Required work:
Copy all records verbatim.

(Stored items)
================

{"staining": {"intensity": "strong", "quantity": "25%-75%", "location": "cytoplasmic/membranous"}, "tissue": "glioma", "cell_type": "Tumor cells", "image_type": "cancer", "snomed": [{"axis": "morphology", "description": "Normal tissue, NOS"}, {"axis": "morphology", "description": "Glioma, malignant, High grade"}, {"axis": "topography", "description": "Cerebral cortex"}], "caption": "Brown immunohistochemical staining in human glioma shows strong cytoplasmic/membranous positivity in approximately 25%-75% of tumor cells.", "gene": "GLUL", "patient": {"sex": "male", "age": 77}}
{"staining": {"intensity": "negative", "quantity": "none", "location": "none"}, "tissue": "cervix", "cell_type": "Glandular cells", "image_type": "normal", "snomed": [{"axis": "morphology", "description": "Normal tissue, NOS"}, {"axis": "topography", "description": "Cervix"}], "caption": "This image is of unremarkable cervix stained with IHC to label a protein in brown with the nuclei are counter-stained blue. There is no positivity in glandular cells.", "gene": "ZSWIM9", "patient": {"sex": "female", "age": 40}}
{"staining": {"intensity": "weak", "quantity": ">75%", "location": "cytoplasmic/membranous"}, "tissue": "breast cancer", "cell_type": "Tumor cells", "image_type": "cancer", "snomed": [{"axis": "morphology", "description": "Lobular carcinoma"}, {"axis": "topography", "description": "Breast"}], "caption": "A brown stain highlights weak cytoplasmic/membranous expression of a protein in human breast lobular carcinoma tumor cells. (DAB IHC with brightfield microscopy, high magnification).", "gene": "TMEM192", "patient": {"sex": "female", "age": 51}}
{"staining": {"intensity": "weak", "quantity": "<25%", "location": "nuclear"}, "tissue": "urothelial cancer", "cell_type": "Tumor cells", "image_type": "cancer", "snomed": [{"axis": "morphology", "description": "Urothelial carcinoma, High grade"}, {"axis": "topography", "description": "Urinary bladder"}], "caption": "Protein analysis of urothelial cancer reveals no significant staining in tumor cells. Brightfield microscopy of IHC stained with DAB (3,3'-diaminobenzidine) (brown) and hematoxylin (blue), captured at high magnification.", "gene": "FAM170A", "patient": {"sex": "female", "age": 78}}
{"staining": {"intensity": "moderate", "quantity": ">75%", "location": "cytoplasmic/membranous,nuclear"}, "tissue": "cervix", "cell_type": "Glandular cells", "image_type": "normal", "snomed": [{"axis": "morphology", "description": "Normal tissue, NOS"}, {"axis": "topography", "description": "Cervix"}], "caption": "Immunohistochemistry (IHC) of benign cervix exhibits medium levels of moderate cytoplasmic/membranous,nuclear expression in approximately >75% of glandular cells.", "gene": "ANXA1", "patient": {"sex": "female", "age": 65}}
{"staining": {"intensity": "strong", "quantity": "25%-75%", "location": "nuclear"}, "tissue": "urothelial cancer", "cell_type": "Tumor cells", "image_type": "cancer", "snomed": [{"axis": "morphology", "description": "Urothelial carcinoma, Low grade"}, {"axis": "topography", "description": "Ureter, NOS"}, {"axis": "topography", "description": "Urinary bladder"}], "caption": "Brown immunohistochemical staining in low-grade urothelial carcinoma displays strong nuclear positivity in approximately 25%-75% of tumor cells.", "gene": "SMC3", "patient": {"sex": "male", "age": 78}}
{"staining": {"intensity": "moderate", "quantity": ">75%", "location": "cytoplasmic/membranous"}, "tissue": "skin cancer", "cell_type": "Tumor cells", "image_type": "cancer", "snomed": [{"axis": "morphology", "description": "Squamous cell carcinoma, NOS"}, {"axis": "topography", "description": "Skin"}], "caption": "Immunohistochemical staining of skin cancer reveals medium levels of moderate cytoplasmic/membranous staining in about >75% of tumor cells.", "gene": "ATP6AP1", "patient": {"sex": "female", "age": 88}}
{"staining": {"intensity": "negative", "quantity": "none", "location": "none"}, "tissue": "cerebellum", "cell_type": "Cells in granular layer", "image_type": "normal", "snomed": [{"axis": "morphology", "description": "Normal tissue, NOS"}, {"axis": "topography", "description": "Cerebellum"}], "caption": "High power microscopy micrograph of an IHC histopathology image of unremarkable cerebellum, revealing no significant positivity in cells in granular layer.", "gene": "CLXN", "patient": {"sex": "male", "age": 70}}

================

The completed task:
{"staining": {"intensity": "strong", "quantity": "25%-75%", "location": "cytoplasmic/membranous"}, "tissue": "glioma", "cell_type": "Tumor cells", "image_type": "cancer", "snomed": [{"axis": "morphology", "description": "Normal tissue, NOS"}, {"axis": "morphology", "description": "Glioma, malignant, High grade"}, {"axis": "topography", "description": "Cerebral cortex"}], "caption": "Brown immunohistochemical staining in human glioma shows strong cytoplasmic/membranous positivity in approximately 25%-75% of tumor cells.", "gene": "GLUL", "patient": {"sex": "male", "age": 77}}
{"staining": {"intensity": "negative", "quantity": "none", "location": "none"}, "tissue": "cervix", "cell_type": "Glandular cells", "image_type": "normal", "snomed": [{"axis": "morphology", "description": "Normal tissue, NOS"}, {"axis": "topography", "description": "Cervix"}], "caption": "This image is of unremarkable cervix stained with IHC to label a protein in brown with the nuclei are counter-stained blue. There is no positivity in glandular cells.", "gene": "ZSWIM9", "patient": {"sex": "female", "age": 40}}
{"staining": {"intensity": "weak", "quantity": ">75%", "location": "cytoplasmic/membranous"}, "tissue": "breast cancer", "cell_type": "Tumor cells", "image_type": "cancer", "snomed": [{"axis": "morphology", "description": "Lobular carcinoma"}, {"axis": "topography", "description": "Breast"}], "caption": "A brown stain highlights weak cytoplasmic/membranous expression of a protein in human breast lobular carcinoma tumor cells. (DAB IHC with brightfield microscopy, high magnification).", "gene": "TMEM192", "patient": {"sex": "female", "age": 51}}
{"staining": {"intensity": "weak", "quantity": "<25%", "location": "nuclear"}, "tissue": "urothelial cancer", "cell_type": "Tumor cells", "image_type": "cancer", "snomed": [{"axis": "morphology", "description": "Urothelial carcinoma, High grade"}, {"axis": "topography", "description": "Urinary bladder"}], "caption": "Protein analysis of urothelial cancer reveals no significant staining in tumor cells. Brightfield microscopy of IHC stained with DAB (3,3'-diaminobenzidine) (brown) and hematoxylin (blue), captured at high magnification.", "gene": "FAM170A", "patient": {"sex": "female", "age": 78}}
{"staining": {"intensity": "moderate", "quantity": ">75%", "location": "cytoplasmic/membranous,nuclear"}, "tissue": "cervix", "cell_type": "Glandular cells", "image_type": "normal", "snomed": [{"axis": "morphology", "description": "Normal tissue, NOS"}, {"axis": "topography", "description": "Cervix"}], "caption": "Immunohistochemistry (IHC) of benign cervix exhibits medium levels of moderate cytoplasmic/membranous,nuclear expression in approximately >75% of glandular cells.", "gene": "ANXA1", "patient": {"sex": "female", "age": 65}}
{"staining": {"intensity": "strong", "quantity": "25%-75%", "location": "nuclear"}, "tissue": "urothelial cancer", "cell_type": "Tumor cells", "image_type": "cancer", "snomed": [{"axis": "morphology", "description": "Urothelial carcinoma, Low grade"}, {"axis": "topography", "description": "Ureter, NOS"}, {"axis": "topography", "description": "Urinary bladder"}], "caption": "Brown immunohistochemical staining in low-grade urothelial carcinoma displays strong nuclear positivity in approximately 25%-75% of tumor cells.", "gene": "SMC3", "patient": {"sex": "male", "age": 78}}
{"staining": {"intensity": "moderate", "quantity": ">75%", "location": "cytoplasmic/membranous"}, "tissue": "skin cancer", "cell_type": "Tumor cells", "image_type": "cancer", "snomed": [{"axis": "morphology", "description": "Squamous cell carcinoma, NOS"}, {"axis": "topography", "description": "Skin"}], "caption": "Immunohistochemical staining of skin cancer reveals medium levels of moderate cytoplasmic/membranous staining in about >75% of tumor cells.", "gene": "ATP6AP1", "patient": {"sex": "female", "age": 88}}
{"staining": {"intensity": "negative", "quantity": "none", "location": "none"}, "tissue": "cerebellum", "cell_type": "Cells in granular layer", "image_type": "normal", "snomed": [{"axis": "morphology", "description": "Normal tissue, NOS"}, {"axis": "topography", "description": "Cerebellum"}], "caption": "High power microscopy micrograph of an IHC histopathology image of unremarkable cerebellum, revealing no significant positivity in cells in granular layer.", "gene": "CLXN", "patient": {"sex": "male", "age": 70}}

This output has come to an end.